While many frustrated coffee farmers were abandoning their crop or uprooting it altogether, Mrs Njambi Wachira was doing the exact opposite — leasing the abandoned farms and breathing life back into them.

Nothing will separate this mother of two from her coffee farm, neither the unpredictable coffee prices, nor the coffee wars that occasionally flare up in coffee factories in her home area. “Whether the payments are poor or not, the secret is in having the best quality and more kilos of cherry, that way, a farmer will always have something to take home,” she says.

Mrs Wachira owns 400 flourishing coffee bushes that have become a source of inspiration to farmers in Nyeri. Located at Chorong’i village, her farm has become a training centre for other farmers. Going by her visitor’s book, the farm is frequented by senior coffee researchers, senior county and national government officials and agriculture officers.

Her day begins at around 6am, when she wakes up to inspect her bushes, taking time to study and understand each tree. She has mastered each of the 400 bushes in her farm and can easily tell each individual tree’s weakness, strengths, performance and its production history.

The grower developed a special interest in the coffee bushes in 2011, when they were totally neglected.
Passion for this crop has seen her visit places and make a name in the coffee industry. By 8am, farmers, agricultural officers and curious visitors start trickling in to her farm for tutorial lessons about coffee farming.

Although she has no degree in coffee production, her perseverance, hard work and interest in coffee management has earned her respect and admiration from farmers in the area. “She is our best performer and an encouragement to those who had neglected or totally abandoned their coffee bushes, those who uprooted theirs are replacing them on getting tutorials from Mrs Wachira,” says Mr Hunyu Githae, the chair of Mutheka Coffee Farmers Cooperative Society.

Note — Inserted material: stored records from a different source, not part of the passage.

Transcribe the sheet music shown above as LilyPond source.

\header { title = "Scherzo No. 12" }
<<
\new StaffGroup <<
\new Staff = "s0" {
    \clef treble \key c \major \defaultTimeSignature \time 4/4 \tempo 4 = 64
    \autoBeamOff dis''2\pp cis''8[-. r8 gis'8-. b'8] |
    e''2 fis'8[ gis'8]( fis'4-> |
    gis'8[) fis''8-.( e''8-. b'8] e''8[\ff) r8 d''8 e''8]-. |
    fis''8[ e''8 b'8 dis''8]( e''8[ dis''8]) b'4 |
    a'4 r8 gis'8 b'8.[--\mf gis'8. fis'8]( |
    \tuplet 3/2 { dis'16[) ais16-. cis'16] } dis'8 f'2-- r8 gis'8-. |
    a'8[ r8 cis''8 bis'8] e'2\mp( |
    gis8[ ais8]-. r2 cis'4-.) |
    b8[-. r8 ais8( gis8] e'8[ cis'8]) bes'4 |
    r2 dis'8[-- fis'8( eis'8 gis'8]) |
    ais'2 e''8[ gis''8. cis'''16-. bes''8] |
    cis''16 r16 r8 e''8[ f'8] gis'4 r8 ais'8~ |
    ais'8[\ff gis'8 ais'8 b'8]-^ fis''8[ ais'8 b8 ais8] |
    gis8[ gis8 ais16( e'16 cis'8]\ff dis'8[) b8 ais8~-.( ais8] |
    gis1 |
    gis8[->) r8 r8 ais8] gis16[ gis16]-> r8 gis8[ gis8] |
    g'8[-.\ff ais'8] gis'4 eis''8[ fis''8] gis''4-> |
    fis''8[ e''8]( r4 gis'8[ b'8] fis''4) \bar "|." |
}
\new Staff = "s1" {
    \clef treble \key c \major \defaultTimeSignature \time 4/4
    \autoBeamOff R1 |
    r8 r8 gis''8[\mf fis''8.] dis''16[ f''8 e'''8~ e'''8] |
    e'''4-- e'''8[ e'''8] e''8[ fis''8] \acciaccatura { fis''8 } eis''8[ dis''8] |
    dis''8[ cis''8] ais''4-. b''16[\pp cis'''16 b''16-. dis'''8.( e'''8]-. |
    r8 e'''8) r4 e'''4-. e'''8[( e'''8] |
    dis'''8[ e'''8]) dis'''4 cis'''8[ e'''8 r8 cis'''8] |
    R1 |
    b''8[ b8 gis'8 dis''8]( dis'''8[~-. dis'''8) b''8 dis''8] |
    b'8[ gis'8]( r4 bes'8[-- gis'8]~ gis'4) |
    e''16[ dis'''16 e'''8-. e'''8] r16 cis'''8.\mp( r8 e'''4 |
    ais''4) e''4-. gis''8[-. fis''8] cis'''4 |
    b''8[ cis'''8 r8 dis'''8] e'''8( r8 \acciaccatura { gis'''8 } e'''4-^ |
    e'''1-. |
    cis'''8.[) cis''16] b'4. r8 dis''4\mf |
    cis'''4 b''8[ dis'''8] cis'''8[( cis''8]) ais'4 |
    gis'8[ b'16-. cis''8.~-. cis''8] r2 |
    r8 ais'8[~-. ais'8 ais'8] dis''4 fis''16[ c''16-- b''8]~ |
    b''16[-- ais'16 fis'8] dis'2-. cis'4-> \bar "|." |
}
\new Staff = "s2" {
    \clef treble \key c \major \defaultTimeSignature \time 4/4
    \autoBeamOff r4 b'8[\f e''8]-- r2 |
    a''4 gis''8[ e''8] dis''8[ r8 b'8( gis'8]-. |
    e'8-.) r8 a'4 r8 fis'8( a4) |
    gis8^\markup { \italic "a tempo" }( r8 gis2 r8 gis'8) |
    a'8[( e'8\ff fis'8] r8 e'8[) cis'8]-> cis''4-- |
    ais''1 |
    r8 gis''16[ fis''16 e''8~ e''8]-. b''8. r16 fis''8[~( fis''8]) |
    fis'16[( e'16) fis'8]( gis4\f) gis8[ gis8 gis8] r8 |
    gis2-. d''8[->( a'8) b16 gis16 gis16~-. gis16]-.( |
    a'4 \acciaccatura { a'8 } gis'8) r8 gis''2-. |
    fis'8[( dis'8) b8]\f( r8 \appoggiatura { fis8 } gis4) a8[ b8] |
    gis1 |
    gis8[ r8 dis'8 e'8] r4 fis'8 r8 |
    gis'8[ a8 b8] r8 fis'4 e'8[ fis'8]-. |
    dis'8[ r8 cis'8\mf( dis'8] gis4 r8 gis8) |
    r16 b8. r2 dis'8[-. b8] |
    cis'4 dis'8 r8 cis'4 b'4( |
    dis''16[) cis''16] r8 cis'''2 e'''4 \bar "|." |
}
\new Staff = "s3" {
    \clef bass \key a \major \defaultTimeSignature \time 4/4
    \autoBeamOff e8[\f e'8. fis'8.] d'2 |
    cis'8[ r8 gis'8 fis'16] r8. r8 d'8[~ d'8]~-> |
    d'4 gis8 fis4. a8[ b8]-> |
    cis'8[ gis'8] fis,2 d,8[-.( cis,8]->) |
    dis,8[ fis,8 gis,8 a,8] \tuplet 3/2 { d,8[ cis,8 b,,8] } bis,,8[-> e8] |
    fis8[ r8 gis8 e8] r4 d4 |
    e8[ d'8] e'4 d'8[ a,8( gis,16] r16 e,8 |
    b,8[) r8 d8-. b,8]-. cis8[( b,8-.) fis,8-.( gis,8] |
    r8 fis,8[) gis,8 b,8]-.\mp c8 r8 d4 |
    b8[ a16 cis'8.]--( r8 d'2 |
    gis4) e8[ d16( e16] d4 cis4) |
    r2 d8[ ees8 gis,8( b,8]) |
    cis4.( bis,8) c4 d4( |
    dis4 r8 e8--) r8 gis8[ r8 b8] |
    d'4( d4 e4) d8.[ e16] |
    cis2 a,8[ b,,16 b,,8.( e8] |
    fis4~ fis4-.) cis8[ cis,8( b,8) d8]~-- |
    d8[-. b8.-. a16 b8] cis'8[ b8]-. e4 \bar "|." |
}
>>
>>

She says it has not been easy rising to be among the best coffee farmers in her area. Sometimes, it has been frustrating. “My husband’s family decided to subdivide the family land and that is how we got the neglected coffee bushes. I started working on them, very hard, investing every coin I had. I also took farm inputs on credit from my Chorong’i Factory, but believe me not, I never harvested a single kilo of cherry. I did everything but at the wrong time and the wrong way, thus the bushes aborted all the flowers and few cherries they had,” she says. She was left penniless with a loan to clear at the factory, and some explaining to do to her husband, then a truck driver in Nairobi . “I explained the whole thing to my husband when he visited, I expected him to react very negatively, but I was more concerned when he remained silent carefully listening and watching me. The next thing he did was to walk into the farm at that late hour at night; he later came back but never said a thing about the losses. He woke up very early in the morning to again survey the farm,” she recalls. He had been impressed. The farm was clear of weeds, the coffee bushes pruned clean and well-manured. “He asked me about my plans with the coffee and I told him that I intended to give it a second, a third and even a fourth try. He stared at me and asked if I needed any assistance from him, to which I answered that my fears were that the factory may not be willing to give me any more inputs on credit,” says the farmer.
A few hours later, he came back with a few members of her factory’s management, who, after a quick inspection of the farm, instantly agreed to advance her more inputs. Buoyed by this support, she begun studying more about coffee production, attending all farmers training days, seeking advice from lead farmers and experts, and reaped her first reward in the form of 500 kilogrammes of cherry.

Her production increased to 1,500kgs in 2013, then 4,000kgs in 2014, and by last year, rose to 9,800 Kgs. She is optimistic that this year it will hit over 12,000kgs, which is equivalent to 30kgs per bush.

Her farm is attracting the attention of agrochemical manufacturing companies and coffee research firms, some of whom sponsored her for coffee farming training at the Coffee Research Foundation in Ruiru. Another top official with an agrochemicals manufacturing company offered her a chance for an educational tour to coffee farms in Burundi and Tanzania “I was motivated by the big number of women interested in coffee, unlike in Kenya, where coffee farming is a man’s business,” she says.

Her advice for coffee farmers?
Do not inter-crop coffee with anything else. “Stop intercropping coffee with maize and beans, at the end of the day, none of the crops produce anything worthwhile.
Either uproot the coffee and concentrate on food production, or let it stand alone. Intercropping compromises cherry quality and quantity, it is, therefore, a waste of land and resources,” she says.

Farmers should do proper research on the types of inputs they intend to apply, she says. They must purchase from reputable organisations, where quality is guaranteed. “Cheaper is always expensive, it’s the way you feed and tend to your coffee that will determine the harvests.

Every coffee farmer must have a copy of the coffee calendar available at Coffee Research Foundation and adhere to it. Besides the annual coffee payments, Mrs
Wachira earns handsome income training other farmers, charging the Ksh200 per person.